# Please School Me On Schwinn Straight Bars!!!



## oldfart36 (Aug 19, 2013)

Sorry to be a pain guys, just found this one. It seems I'm always cloudy on Schwinn straight bar frames. Of course the single bars are the older versions, but it's when I climb into the double bars that I loss it every time. 

Example: I just found the double straight bars frame in the picture below. I'm guessing it's a Tornado or Typhoon.

Ok, I really didn't think the number was on the left drop out because the factory paint was thick enough to pretty much hide it. After some caressing, I've got a number;;;;; J131269

After looking up the number it appears to be a 1953, but if you'll noticed there's an extra digit in the serial number????

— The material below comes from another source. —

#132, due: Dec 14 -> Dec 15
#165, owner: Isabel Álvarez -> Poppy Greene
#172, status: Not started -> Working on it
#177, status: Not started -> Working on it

Also. Any idea of what model it originally was?


----------



## halfatruck (Aug 19, 2013)

The serial number is listed under 1961 (looks like a Tornado)
09/13 ------------------ J130490 ------------------- J132305


----------



## bricycle (Aug 19, 2013)

Think they started those frames in 1959? I had a 20"er.


----------



## rhenning (Aug 19, 2013)

Relatively rare frame only made for a year or two (1960/61).  Middleweight bike.  Not technically a straight bar (balloon) but a twin bar (middleweight).  Roger


----------



## oldfart36 (Aug 19, 2013)

Wow, must be bone head day. I didn't go far enough with the number. Frankly, I think I fell into the trap of wanting it to be older then it was!!

Thanks guys.


----------



## wheelingpiazza (Aug 23, 2013)

Personally this bike is worth a bit more because it is a rear frame..  Like someone said,  62/63 tornado, typhoon.


----------



## greenephantom (Aug 24, 2013)

Less than two year production run on this style of frame. Late '61 Tornado (earlier '61 Tornados used the non-continuous twin bars) and the '62 Typhoon.  Neat frame, quite uncommon.
Cheers, Geoff


----------



## timo24 (Sep 15, 2013)

*1960 Tornado*

I have the same frame, See" post identifying 1960 Schwinn."  I am new to the site any. Any information on parts would appreciated. I thought mine was a 1953 also.


----------